I know this isn't a political forum, and I don't want to roil the waters, but it's hard not to at least suspect a political motive when RM is involved.

Right now, people choose Google because it's widely regarded as "the best". For people like us who know computers, and possibly something about algorithms like PageRank, we consider "best" to mean "returns the most relevant links for my query" or "most likely to find what I'm looking for." But there are plenty of people who have no idea how Google does what it does, and for them "best" just means "most popular."

But popularity is fleeting. Google has been accused in some circles of being politically left-leaning. They certainly seem to embrace an "information wants to be free" hackerish worldview. And don't they run with that open source crowd, who are shameless communists?

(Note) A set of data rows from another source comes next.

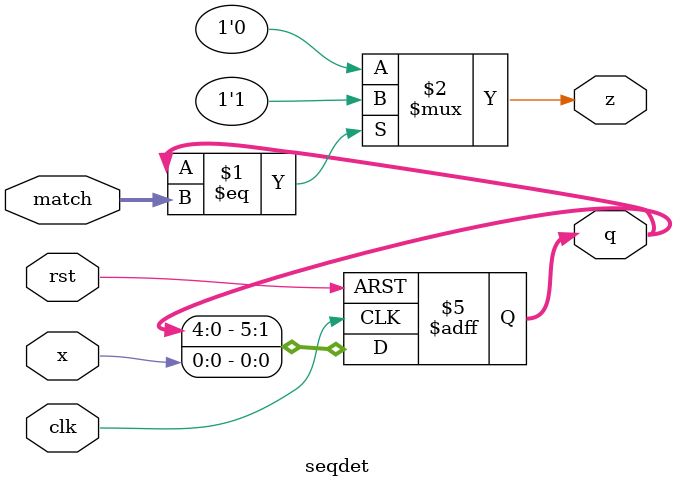
<source format=sv>
module seqdet
(
   input wire x,
   input wire clk,
   input wire rst,
  input reg [5:0] match,
   output wire z,
  output reg [5:0] q
);
 

 
  assign z = (q == match) ? 1'b1:1'b0;
 
always @ (posedge clk,negedge rst)
   if(!rst)
      q <= 6'd0;
   else
     q <= {q[4:0],x};
 
endmodule
</source>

Many of Mr. Murdoch's content properties cater to those on the right end of the political spectrum. It's a big group, and tends to be fiercely critical of those on the political left, and willing to back up its criticism with financial support. If he can get a substantial fraction of this demographic to turn against the idea of "unpaid search" or "freeloader search" on ideological grounds, this could be a big kettle of fish. It could take the corrosive left vs. right culture that has been so detrimental to politics in the U.S. and elsewhere, and bring it into something that was previously neutral territory.

If Google can be re-cast as a "leftie" search engine, and Bing as a "rightie" search engine, than people will make their choice based on which group they identify with, not on technical merit. Ideology tends to short-circuit actual thinking. I suspect nobody knows this better than Murdoch.